Обступили его мастера, а Никодим бороду задумчиво теребит.

– Да-а, – говорит, – навыдумывал ты, Егорий. В житии святых такого не сказано.

– В жизни было, – тихо, но твёрдо отвечает Егорий.

– Да уж вижу, что было, потому как правдиво, будто с живца, писано. Однако не любит церковь такие вольности. Велят, чтоб всё по канону, по-старому было. Ох, влетит же нам, ребятушки! Только какие мы мастера будем, если ничего нового писать не станем, а только с прорисей, как бесталанные, срисовывать? Вон ведь все церкви разные, одна на другую не похожа, и нам грех одинаковыми иконами их украшать.

– А не боишься? – спрашивает осторожный Лука. – Слыхал небось, сколько еретиков в деревянных клетях сожгли?

– Слыхал, – спокойно отвечает Никодим, – и даже сам видел. Это ведь только сегодня помирать страшно, а когда-нибудь – ничего. Авось пронесёт…



Вдруг дверь настежь распахнулась, и вбегает какой-то человек в рваной рубахе. Голова в крови, в глазах ужас, лицо снега белей.

– Спасите, люди добрые! – хрипит. – Схороните, Христа ради!

– Да кто ты? – строго спрашивает Никодим. – Не вор ли ночной?

– Не вор я, не вор! Опричники за мной гонятся!

А на улице и впрямь топот лошадиный и крики злые совсем близко.

– И куда ж тебя деть-то? – всполошился Никодим. – Тут и схорониться-то негде!

А Егорий схватил мужика за руку и потащил его бегом в дальний угол, где разный материал для работы лежал.

– Закрой глаза, живо! – приказал, а сам зачерпнул из лохани полные пригоршни разведённой извести и плеснул тому в лицо, а потом и всю одежду обрызгал.
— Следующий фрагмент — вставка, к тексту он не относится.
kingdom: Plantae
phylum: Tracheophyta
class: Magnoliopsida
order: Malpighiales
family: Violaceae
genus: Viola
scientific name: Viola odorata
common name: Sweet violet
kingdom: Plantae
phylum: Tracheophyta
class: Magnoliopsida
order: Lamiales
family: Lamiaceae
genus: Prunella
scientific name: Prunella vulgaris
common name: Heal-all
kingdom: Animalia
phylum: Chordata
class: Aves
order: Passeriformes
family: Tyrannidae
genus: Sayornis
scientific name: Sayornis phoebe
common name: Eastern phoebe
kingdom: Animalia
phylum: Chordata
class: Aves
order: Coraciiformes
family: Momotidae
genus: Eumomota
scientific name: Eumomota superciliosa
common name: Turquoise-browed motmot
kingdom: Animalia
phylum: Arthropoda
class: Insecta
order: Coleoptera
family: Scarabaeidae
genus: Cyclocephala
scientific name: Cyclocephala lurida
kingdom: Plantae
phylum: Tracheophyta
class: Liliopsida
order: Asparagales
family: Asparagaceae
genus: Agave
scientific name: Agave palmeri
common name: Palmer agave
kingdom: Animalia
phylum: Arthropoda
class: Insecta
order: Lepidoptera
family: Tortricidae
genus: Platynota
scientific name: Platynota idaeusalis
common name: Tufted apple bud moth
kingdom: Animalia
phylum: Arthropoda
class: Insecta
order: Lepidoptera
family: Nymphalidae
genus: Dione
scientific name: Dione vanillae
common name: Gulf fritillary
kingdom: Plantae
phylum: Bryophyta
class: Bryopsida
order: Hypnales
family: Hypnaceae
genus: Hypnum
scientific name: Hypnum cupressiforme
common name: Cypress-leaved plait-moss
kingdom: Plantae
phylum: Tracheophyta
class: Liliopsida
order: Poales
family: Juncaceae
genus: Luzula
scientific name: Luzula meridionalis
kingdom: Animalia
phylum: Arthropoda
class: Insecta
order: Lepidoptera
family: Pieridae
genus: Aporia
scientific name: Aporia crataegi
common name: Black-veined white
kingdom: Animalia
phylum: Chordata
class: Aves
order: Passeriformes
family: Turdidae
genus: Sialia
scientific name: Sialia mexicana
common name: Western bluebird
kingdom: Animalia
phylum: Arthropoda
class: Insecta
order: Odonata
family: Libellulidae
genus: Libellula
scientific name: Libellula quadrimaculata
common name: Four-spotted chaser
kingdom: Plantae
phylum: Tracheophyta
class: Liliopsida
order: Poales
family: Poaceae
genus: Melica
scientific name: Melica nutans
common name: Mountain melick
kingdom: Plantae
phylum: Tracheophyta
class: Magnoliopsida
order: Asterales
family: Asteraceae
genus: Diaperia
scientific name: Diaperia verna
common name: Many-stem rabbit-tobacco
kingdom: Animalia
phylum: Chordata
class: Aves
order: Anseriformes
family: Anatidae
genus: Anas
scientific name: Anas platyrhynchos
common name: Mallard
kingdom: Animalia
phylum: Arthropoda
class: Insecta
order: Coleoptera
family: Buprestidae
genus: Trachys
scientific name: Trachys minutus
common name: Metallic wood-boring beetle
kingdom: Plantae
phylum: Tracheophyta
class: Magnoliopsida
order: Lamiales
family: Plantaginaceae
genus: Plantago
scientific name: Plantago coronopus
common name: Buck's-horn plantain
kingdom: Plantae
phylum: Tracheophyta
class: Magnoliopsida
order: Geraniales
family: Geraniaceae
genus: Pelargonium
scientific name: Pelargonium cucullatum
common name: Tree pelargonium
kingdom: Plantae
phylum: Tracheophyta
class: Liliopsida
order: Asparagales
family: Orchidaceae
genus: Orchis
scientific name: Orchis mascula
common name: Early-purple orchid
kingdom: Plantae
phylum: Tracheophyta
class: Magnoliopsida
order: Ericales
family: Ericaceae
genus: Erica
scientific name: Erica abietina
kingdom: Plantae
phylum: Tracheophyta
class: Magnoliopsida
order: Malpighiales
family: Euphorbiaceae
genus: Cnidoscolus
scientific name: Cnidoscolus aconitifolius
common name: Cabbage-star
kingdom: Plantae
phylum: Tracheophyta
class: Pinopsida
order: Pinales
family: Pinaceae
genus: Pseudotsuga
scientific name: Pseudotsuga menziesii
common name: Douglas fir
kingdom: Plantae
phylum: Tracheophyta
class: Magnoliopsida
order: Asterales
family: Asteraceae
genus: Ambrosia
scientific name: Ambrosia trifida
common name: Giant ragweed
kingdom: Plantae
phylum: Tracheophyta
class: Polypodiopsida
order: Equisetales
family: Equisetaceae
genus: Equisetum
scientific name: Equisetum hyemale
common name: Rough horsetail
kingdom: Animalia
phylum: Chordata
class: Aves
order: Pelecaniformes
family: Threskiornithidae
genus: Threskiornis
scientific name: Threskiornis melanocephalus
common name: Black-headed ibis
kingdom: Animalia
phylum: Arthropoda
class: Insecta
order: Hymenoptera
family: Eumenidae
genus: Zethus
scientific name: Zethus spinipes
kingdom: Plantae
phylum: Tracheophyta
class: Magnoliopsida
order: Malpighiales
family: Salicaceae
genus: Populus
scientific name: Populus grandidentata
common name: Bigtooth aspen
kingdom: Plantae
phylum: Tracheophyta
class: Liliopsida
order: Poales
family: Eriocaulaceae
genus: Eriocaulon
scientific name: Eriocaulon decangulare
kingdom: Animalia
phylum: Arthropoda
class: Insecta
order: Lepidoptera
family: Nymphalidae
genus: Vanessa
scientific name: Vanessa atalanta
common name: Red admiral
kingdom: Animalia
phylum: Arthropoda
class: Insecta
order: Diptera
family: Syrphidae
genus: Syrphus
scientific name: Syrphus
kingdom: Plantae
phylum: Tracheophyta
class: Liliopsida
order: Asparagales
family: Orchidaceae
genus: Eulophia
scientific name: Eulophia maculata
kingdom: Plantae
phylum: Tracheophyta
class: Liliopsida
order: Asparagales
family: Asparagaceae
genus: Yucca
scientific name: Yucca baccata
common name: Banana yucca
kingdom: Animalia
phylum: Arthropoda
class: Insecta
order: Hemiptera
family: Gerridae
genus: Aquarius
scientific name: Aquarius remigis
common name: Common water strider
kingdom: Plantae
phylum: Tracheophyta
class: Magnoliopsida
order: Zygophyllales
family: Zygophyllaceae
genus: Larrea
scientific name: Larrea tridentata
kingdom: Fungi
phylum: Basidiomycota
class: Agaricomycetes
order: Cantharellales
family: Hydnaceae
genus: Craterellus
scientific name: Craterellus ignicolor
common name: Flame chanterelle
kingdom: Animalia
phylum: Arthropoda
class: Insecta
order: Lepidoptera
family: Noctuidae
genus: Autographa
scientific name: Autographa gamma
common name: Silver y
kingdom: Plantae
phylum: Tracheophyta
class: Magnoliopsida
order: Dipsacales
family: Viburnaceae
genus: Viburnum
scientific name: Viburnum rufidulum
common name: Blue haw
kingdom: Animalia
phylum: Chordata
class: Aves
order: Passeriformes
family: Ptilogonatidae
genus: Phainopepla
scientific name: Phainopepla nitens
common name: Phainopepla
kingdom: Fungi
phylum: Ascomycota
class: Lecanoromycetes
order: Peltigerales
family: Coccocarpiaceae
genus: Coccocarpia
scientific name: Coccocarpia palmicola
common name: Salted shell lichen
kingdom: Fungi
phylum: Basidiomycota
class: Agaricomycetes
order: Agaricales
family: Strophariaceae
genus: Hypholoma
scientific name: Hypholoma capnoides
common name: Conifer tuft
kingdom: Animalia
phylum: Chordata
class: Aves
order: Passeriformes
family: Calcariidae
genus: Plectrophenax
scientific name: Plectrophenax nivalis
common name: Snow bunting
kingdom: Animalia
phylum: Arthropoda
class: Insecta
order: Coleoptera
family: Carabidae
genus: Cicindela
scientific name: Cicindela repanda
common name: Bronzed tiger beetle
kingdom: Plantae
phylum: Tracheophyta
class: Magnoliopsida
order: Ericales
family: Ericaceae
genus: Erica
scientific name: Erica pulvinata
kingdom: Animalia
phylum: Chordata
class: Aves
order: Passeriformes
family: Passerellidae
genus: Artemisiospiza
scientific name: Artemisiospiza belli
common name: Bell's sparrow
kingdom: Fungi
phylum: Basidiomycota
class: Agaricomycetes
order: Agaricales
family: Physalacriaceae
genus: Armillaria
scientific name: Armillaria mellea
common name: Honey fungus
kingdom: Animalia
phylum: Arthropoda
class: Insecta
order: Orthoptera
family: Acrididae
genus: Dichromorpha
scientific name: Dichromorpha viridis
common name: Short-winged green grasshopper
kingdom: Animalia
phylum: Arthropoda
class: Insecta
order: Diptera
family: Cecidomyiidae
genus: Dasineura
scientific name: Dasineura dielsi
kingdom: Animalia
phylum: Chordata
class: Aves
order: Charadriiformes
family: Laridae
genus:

Не узнать стало мужика!

– Нá тебе мочало, – торопит Егорий, – и вози по стене, будто белишь.

А в распахнутую дверь уже опричники ворвались.



– Стой, нехристи! – гаркнул Никодим так громко, что под куполом ухнуло. – Куда в святой храм с оружием прёте?! Прокляну!

– Тихо ты, мухомор, уймись! – огрызнулись опричники, однако за порог на всякий случай отступили. – Сказывай, куда беглого схоронил?

– Не видал я никакого беглого, да и где ему здесь хорониться-то? Ни комнатки тайной, ни подпола в храме нет.

– Куды ж он мог деться? – не верит старшой.

– Не знаю и не ведаю. Это уж ваша забота, соколики, а у нас своих полно.

– Да уж вижу ваши заботы! Стены голые, зато сами в краске по уши, – тычет пальцем в сторону беглого.

– Давно этого дуралея хочу из артели прогнать, – сердито говорит Никодим, – да кому блаженный нужен? Может, себе на службу возьмёте?

– У нас своих дурней девать некуда! – загоготали стражники и убрались из храма.

Никодим без сил на лавку опустился.

– Ну, – говорит, – пронесло, кажись. А ты, Егорий, хитёр, как лис седой! Мне до такой штуки век не додуматься. Эй, мил человек! Поди сюда! Да не бойся, брось мочало-то. Сказывай, за что они за тобой волками гнались? Чего натворил-то?

– Только того и натворил, что в Великом Новгороде родился, – отвечает беглец, а сам весь дёргается и глазами дико поводит. – Приехал к нам сам государь, а с ним стрельцы, князья да опричники. Встретил государя архиепископ Пи́мен с крестами и чудотворными иконами.



А государь к кресту не подошёл, а принялся в великой ярости Пимена хулить: «Ты, злочестивец, не крест в руке держишь, а меч острый и тем мечом хочешь сердце моё пронзить и державу нашу отдать королю литовскому Жигмонту Августу. Отныне ты не епископ, а волк, хищник и губитель!»